Speleothems are recognized as reliable archives of past continental climate dynamics. Depending on the research focus, both geochemical and petrographic proxies are employed. While previous studies have explored the petrographic features of speleothems - particularly mineralogy and crystal fabric development - the relationship between drip water geochemistry and the petrographic attributes of speleothems remains underexplored. Research indicates that several physicochemical parameters, such as drip rate, pH, supersaturation, growth rate, fluid Mg/Ca ratio, and organic matter content, influence the mineralogy and crystal morphology of cave carbonates. Among these, the Mg/Ca ratio of drip water is the most influential, directly affecting crystal morphology and serving as a proxy for prior calcite precipitation (PCP). Cave environments are subject to various factors that can alter drip water Mg/Ca ratios. To disentangle these effects, a series of cave analogue experiments were conducted in a climate chamber set to 15 °C and 70 % humidity under atmospheric CO₂ conditions. Each solution was purified of organic material and maintained at a constant pH of 7.9 with a steady drip rate of 98 µL/min. Roughened watch glasses provided a crystallization surface for the carbonate precipitates. The fluid Mg/Ca ratio was the only variable, adjusted between experiments (0.5, 0.375, 0.25, 0.125). Each Mg/Ca ratio was tested both with and without the influence of PCP, with experiments lasting 90 days.

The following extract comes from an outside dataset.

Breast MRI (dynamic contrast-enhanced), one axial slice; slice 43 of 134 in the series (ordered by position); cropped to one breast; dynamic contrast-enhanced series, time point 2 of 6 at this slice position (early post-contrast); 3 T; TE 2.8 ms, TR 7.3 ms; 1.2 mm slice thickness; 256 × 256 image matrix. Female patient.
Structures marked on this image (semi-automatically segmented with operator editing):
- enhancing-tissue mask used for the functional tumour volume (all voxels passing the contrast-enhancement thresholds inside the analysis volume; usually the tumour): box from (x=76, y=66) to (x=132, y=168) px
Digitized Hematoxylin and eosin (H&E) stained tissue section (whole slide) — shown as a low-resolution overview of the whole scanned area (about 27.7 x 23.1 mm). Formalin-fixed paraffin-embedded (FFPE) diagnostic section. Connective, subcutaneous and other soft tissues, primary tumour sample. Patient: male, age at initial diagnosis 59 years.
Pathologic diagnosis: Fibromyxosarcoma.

Throughout this period, temperature, humidity, CO₂ level, drip rate, conductivity, pH, and outflow element concentrations were continuously monitored. Carbonate precipitates were analyzed using SEM, EBSD, and EMPA. Initial results suggest that calcite crystal morphology varies with changes in fluid Mg/Ca ratio, and aragonite precipitates only form in experiments influenced by PCP at the same initial Mg/Ca ratio as non-PCP experiments.